Assume that we have the following data
set.seed(123)
Xmat <- matrix(rnorm(2000), ncol = 200, nrow = 10)
Ymat <- Xmat[,1:6]
Where Ymat is subsampled from Xmat.
Running protest()
we get a high correlation between the two matrices
library(vegan)
pss <- protest(Xmat, Ymat, permutations=0)
pss
Procrustes Sum of Squares (m12 squared): 0.4318
Correlation in a symmetric Procrustes rotation: 0.7538
Significance: 1
Permutation: free
Number of permutations: 0
How come, considering the large difference in the number of variables, the correlation is so high? Is the fact that Ymat is subsampled from Xmat has such a strong influence on the significance of the correlation?
This is something I found with my own data using LaSEC()
from the package lambda
. The aim of the function is to assess "how many landmarks are enough to characterize shape and size variation", as per the author's paper.
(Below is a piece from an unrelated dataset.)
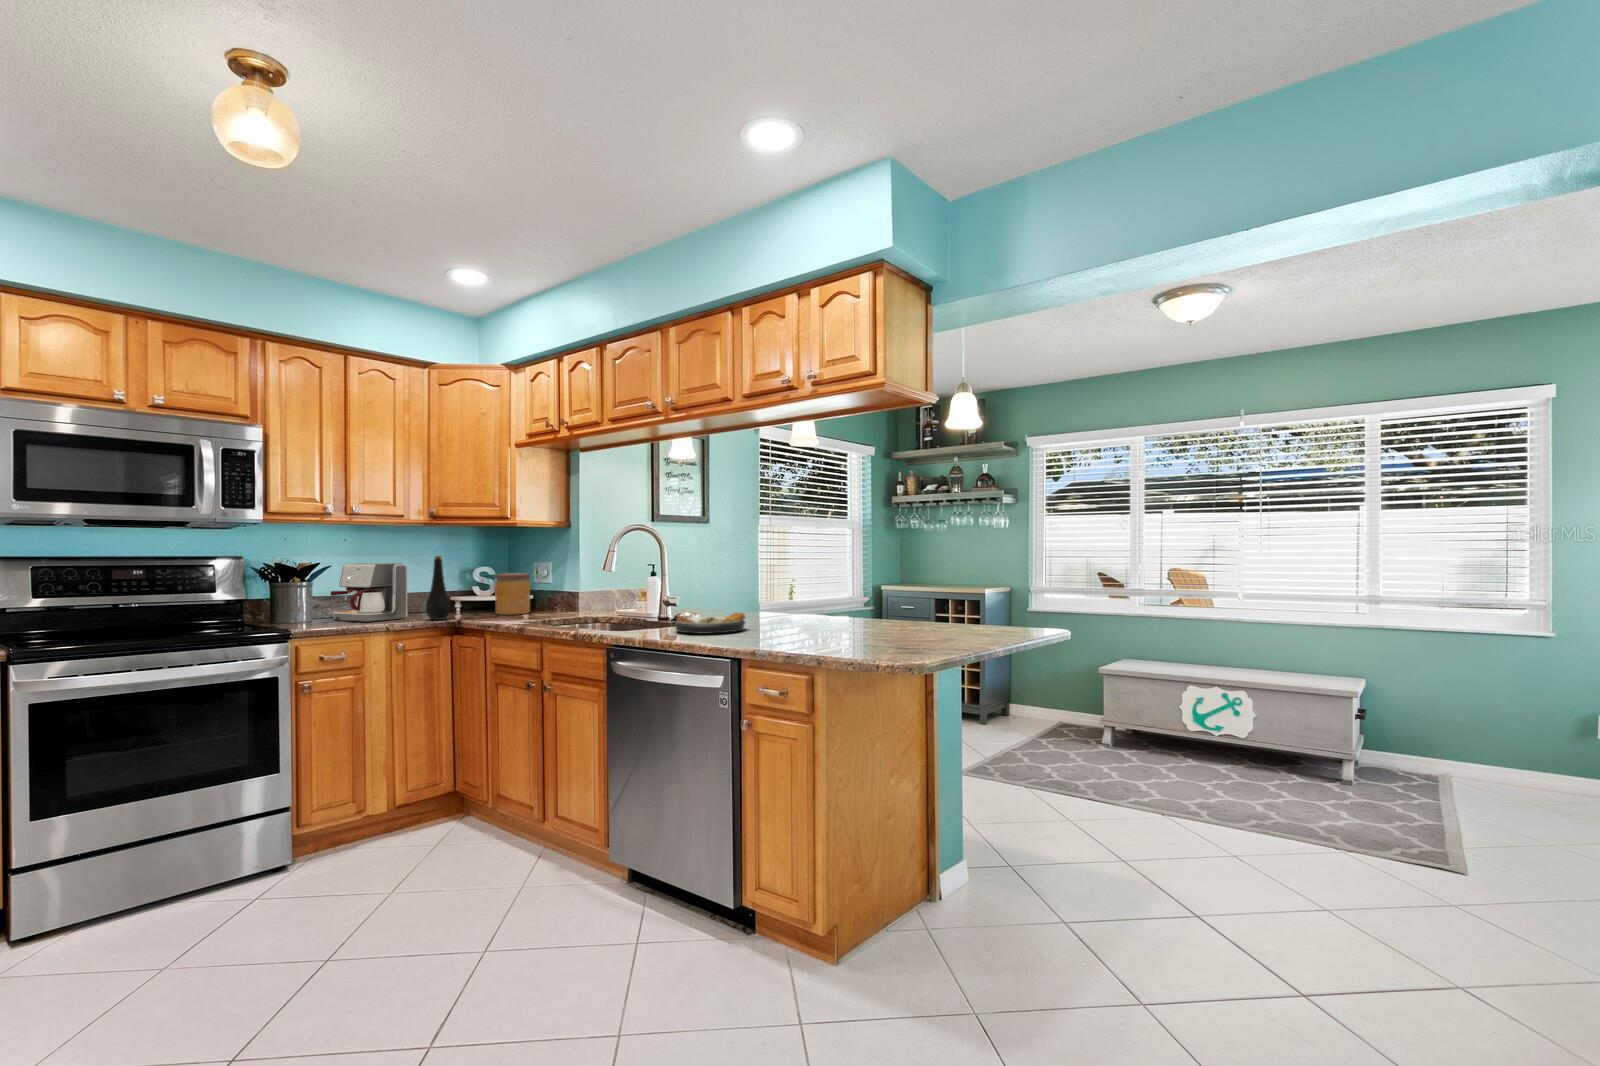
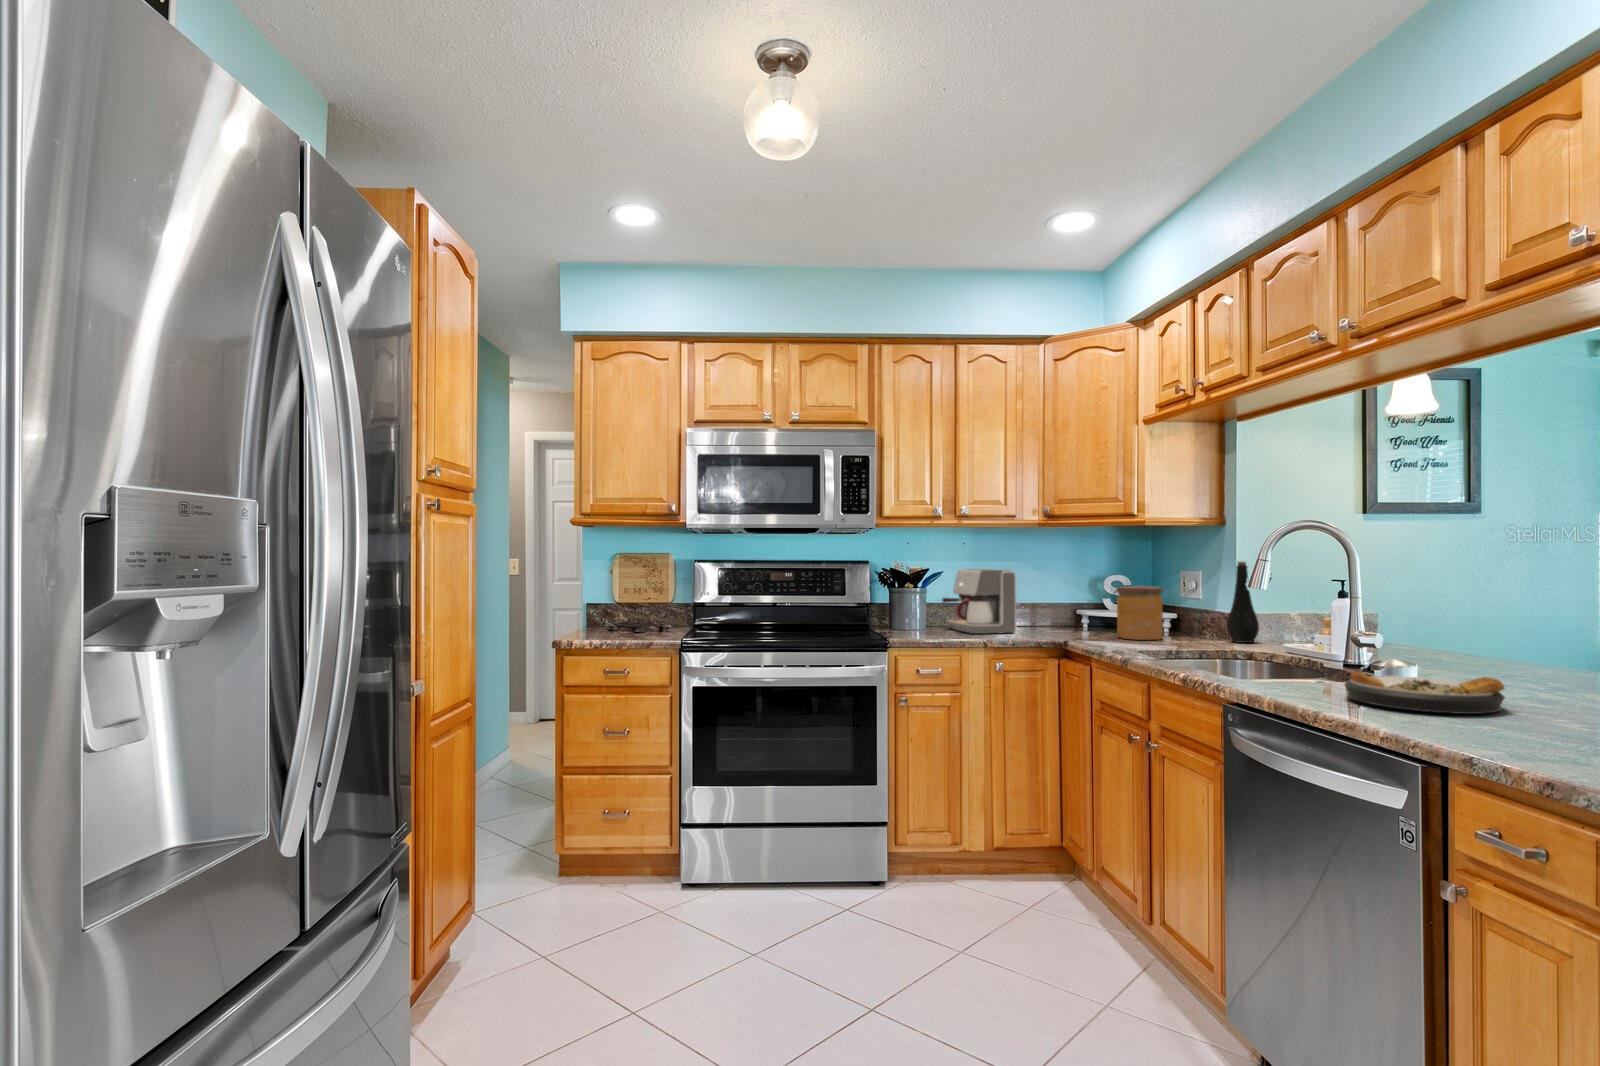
bottle: present [426,556,450,620] -> present [1227,562,1259,643]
https://journals.plos.org/plosone/article?id=10.1371/journal.pone.0198341
I found that with my own 2D landmark data, centroid size correlation can be as high as 98% when the centroid size of the subsampled data set has been derived from only 3 landmarks, compared to the 100 landmarks of the parent data set. I was also surprised to see that 20 landmarks out of 100 had a correlation of 90% with the original 100 landmarks!